# [Work required]
Continue the s6-dns-hosts-compile documentation below from where it stops.

# [Provided passage]
The s6-dns-hosts-compile program

s6-dns-hosts-compile compiles the system's /etc/hosts file into a CDB file for more efficient later use by s6-dns programs that may use the data contained in the hosts file.

Interface

     s6-dns-hosts-compile [ -i ifile ] [ -o ofile ]
  • s6-dns-hosts-compile reads the /etc/hosts file, which must follow the traditional hosts format.
  • It outputs a CDB database in the /etc/hosts.cdb file.
  • It exits 0.

Options

  • -i ifile : read from ifile instead of /etc/hosts.
  • -o ofile : write to ofile instead of /etc/hosts.cdb.

Notes

  • The /etc/hosts file is an old way of specifying IP from/to domain name correspondences. It's convenient in a pinch when a user needs to locally override DNS data - for instance, to redirect common advertising sites to 127.0.0.1 - but it does not map exactly to the DNS view of domain names.
  • Due to this, and to its line-by-line text syntax, lookups using this file are terribly inefficient and rely on approximate qualification heuristics.
  • To avoid that, s6-dns tools prefer having the /etc/hosts data in a format that's both more DNS-like and more efficient; the file output by s6-dns-hosts-compile is the result.

# [Data shown]
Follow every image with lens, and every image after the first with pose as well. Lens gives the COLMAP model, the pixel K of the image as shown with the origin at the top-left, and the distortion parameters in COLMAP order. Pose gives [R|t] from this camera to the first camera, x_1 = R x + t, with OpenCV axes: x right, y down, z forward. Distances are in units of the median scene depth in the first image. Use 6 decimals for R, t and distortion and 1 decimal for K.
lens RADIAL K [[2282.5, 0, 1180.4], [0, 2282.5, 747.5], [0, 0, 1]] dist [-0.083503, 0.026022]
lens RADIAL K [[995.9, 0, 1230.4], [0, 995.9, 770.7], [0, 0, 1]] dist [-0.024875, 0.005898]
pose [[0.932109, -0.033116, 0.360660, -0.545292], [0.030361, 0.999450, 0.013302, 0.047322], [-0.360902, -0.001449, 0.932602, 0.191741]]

# [Written reply]
  • When asked to take /etc/hosts data into account, s6-dns tools will first look for a /etc/hosts.cdb file and use the data from it. If absent, they will read the /etc/hosts file and compile its contents into a temporary cdb file under /tmp (which they immediately unlink), and use that cdb to query hosts data.
  • As a consequence, lookups are always efficient, but there's an initial compilation step. Using s6-dns-hosts-compile to produce a /etc/hosts.cdb file in advance saves the cost of that compilation step in subsequent invocations of s6-dns tools.
  • If s6-dns tools detect that /etc/hosts has been modified more recently than /etc/hosts.cdb, they will not use /etc/hosts.cdb and will perform the compilation step into a temporary file. So, remember to run s6-dns-hosts-compile after modifying your /etc/hosts if you want to keep the tiny performance improvement.
  • Some tools write link-local addresses in /etc/hosts i.e. IPv6 addresses followed by a % (percent) and a network interface name. This is nonstandard and unusable with the DNS protocol, which does not take interface names into account. s6-dns-hosts-compile will ignore such lines if they appear in your hosts file.